Information provided Block Start

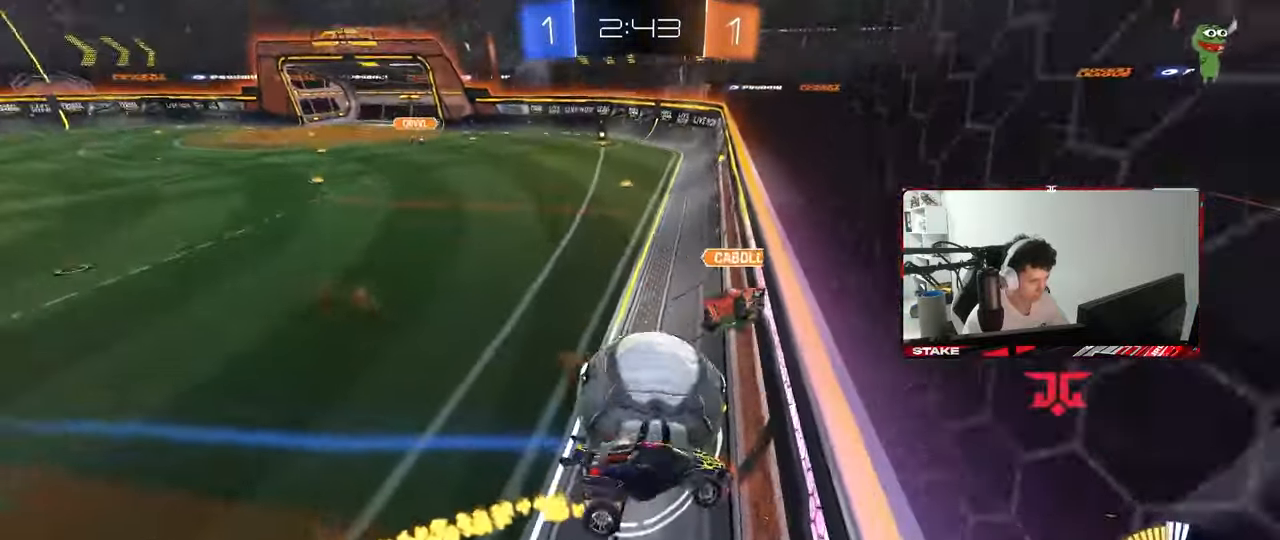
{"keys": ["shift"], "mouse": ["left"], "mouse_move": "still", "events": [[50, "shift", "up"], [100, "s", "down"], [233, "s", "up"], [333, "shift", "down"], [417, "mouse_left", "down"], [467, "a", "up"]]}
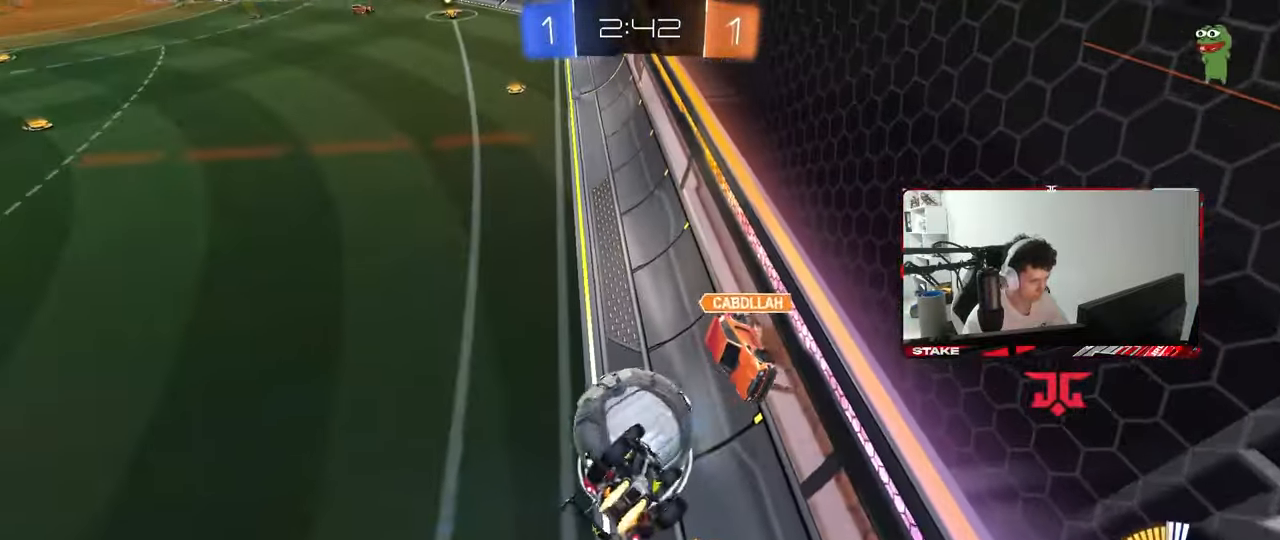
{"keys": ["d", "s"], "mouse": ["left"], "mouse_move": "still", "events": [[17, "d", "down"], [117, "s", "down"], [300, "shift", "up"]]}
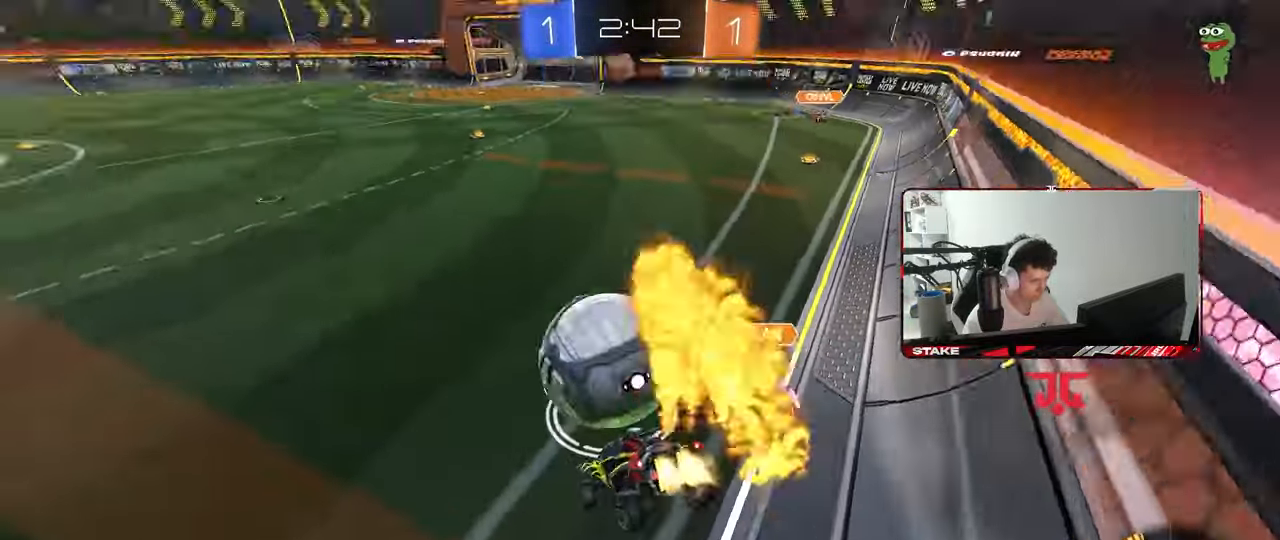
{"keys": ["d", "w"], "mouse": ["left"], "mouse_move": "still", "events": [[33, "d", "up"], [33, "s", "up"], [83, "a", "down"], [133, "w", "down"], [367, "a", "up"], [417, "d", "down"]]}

Information provided Block End

**Task to complete**
Make a list of all lines in the data that contain "shift".

**Problem solution**
{"keys": ["shift"], "mouse": ["left"], "mouse_move": "still", "events": [[50, "shift", "up"], [100, "s", "down"], [233, "s", "up"], [333, "shift", "down"], [417, "mouse_left", "down"], [467, "a", "up"]]}
{"keys": ["d", "s"], "mouse": ["left"], "mouse_move": "still", "events": [[17, "d", "down"], [117, "s", "down"], [300, "shift", "up"]]}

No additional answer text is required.